Friday, February 09, 2018

Book Review: 'A Wrinkle In Time' by Madeleine L'Engle

In anticipation of the new movie from Disney, and the fact that I've not read it before, it was time to delve into 'A Wrinkle In Time' by Madeleine L'Engle.

From the start I was drawn into the story of Meg Murry, her brother Charles Wallace and her friend Calvin O'Keefe, meeting the mysterious three Mrs W's - Whatsit, Who and Which, and their adventures in the fifth dimension in search of Meg and Charles Wallace's missing father.

I enjoyed the story. It's one that mixes in a large helping of both science and spirituality, and a sprinkle of theology too. Things that you wouldn't normally perhaps find in a children's book. And there are some engaging and believable characters (at least early on) as well.

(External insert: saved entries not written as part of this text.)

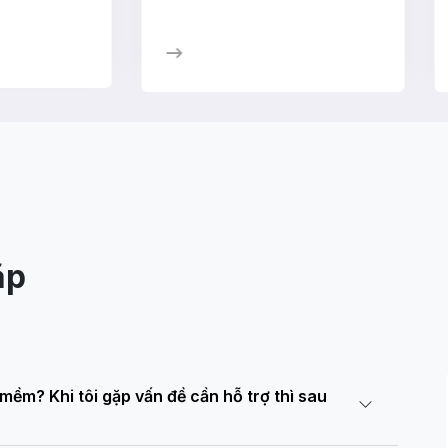
ặp
 mềm? Khi tôi gặp vấn đề cần hỗ trợ thì sau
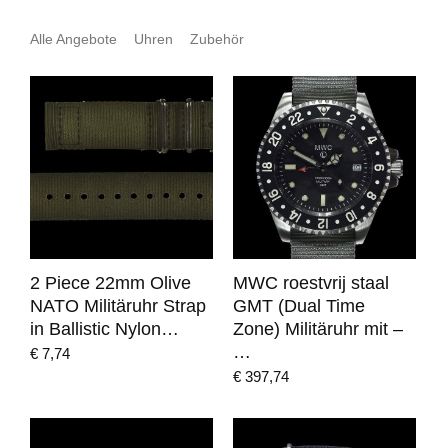
Alle Angebote
Uhren
Zubehör
2 Piece 22mm Olive
MWC roestvrij staal
NATO Militäruhr Strap
GMT (Dual Time
in Ballistic Nylon…
Zone) Militäruhr mit –
…
€
7,74
€
397,74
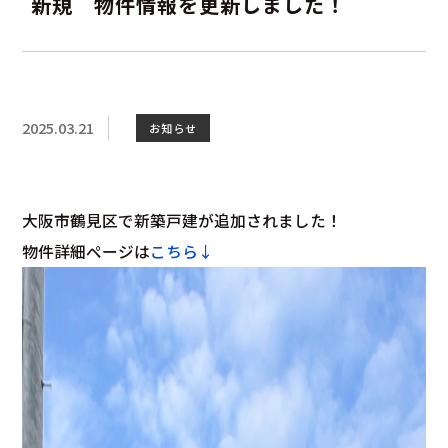
新規 物件情報を更新しました！
2025.03.21
お知らせ
大阪市鶴見区で新築戸建が追加されました！
物件詳細ページは
こちら↓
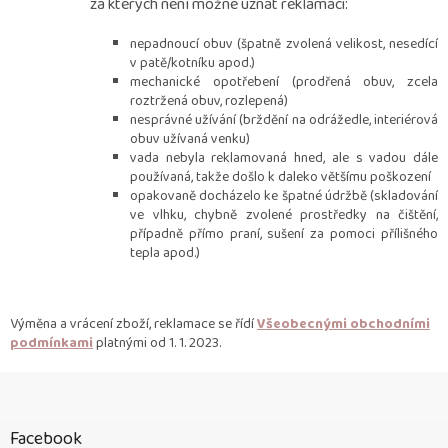
za kterých není možné uznat reklamaci:
nepadnoucí obuv (špatně zvolená velikost, nesedící
v patě/kotníku apod.)
mechanické opotřebení (prodřená obuv, zcela
roztržená obuv, rozlepená)
nesprávné užívání (brždění na odrážedle, interiérová
obuv užívaná venku)
vada nebyla reklamovaná hned, ale s vadou dále
používaná, takže došlo k daleko většímu poškození
opakovaně docházelo ke špatné údržbě (skladování
ve vlhku, chybně zvolené prostředky na čištění,
případně přímo praní, sušení za pomoci přílišného
tepla apod.)
Výměna a vrácení zboží, reklamace se řídí
Všeobecnými obchodními
podmínkami
platnými od 1. 1. 2023.
Z
á
p
Facebook
a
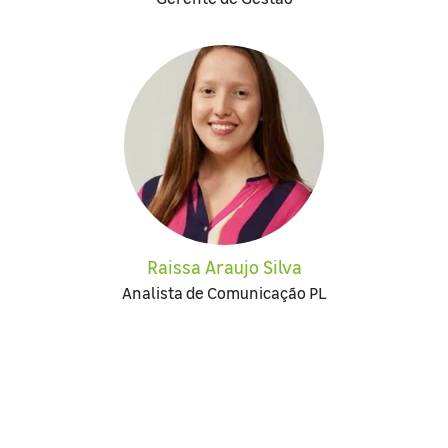
Raissa Araujo Silva
Analista de Comunicação PL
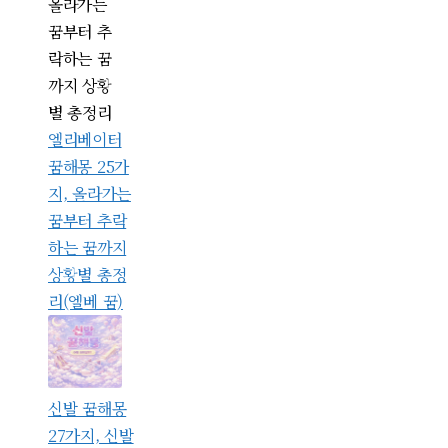
엘리베이터
꿈해몽 25가
지, 올라가는
꿈부터 추락
하는 꿈까지
상황별 총정
리(엘베 꿈)
신발 꿈해몽
27가지, 신발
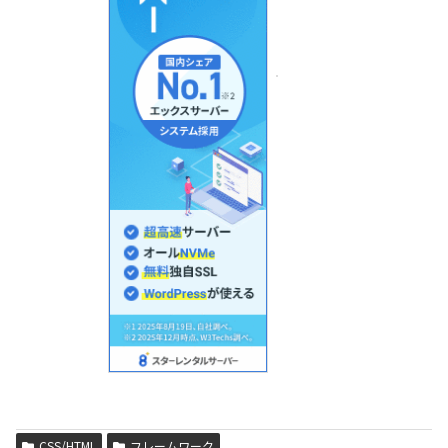
CSS/HTML
フレームワーク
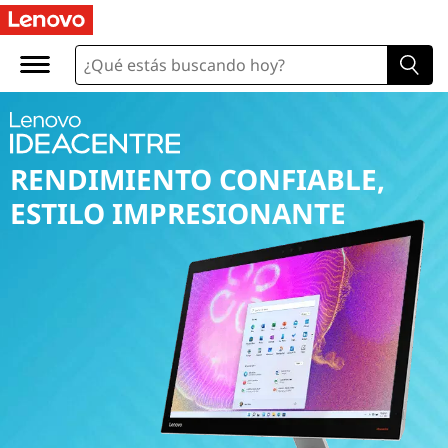
RENDIMIENTO CONFIABLE,
ESTILO IMPRESIONANTE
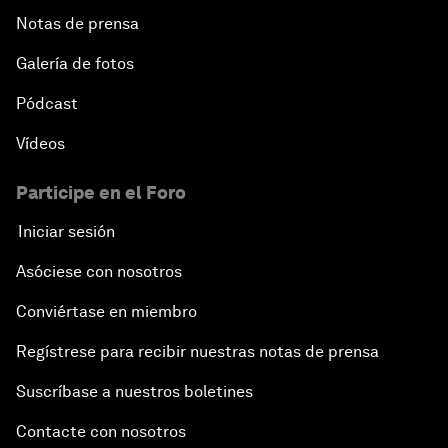
Notas de prensa
Galería de fotos
Pódcast
Vídeos
Participe en el Foro
Iniciar sesión
Asóciese con nosotros
Conviértase en miembro
Regístrese para recibir nuestras notas de prensa
Suscríbase a nuestros boletines
Contacte con nosotros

I liked the main character of Meg in the early part of the story. She came across as someone who was smart and who stood up for herself and the ones she loved, but she was also flawed with her very relatable issues. I was looking forward to reading her adventures, but from the moment she travelled into a different dimension with her companions, it seemed to change her. She became a bit hysterical (I guess travelling to the fifth dimension will do that to a person!), shouting, screaming and becoming angry, blaming others for not being able to fix the situations they all faced, despite the impossible odds. That made it difficult to be sympathetic towards a character that had started off so likeable only become so self centred, selfish and angry.

Charles Wallace, Meg's hyper smart baby brother, was a very intriguing and interesting character too. I enjoyed the sibling banter between him and his sister Meg at the beginning, getting the feeling that they loved each other very much. But, once they cross over into the other dimension, one of the most interesting characters in the book just disappears from the story.

I know I'm not the target audience, the book did win the Newbery Medal for children's literature in 1963 after all, but I did enjoy the story for the most part. One that starts off well, and introduces the main characters of the story in a way that makes you like them straight away, but it is let down by the change of pace about halfway through, with the plot kind of meandering, losing its way a bit and skipping over details, and also feeling a bit of a rush towards the conclusion in the final act as Meg confronts the evil on the planet Camazotz.

Overall though, its still an enjoyable read, with just a few too many nitpicks for me to consider it the classic it's held up to be. I'd still recommend it for younger readers though.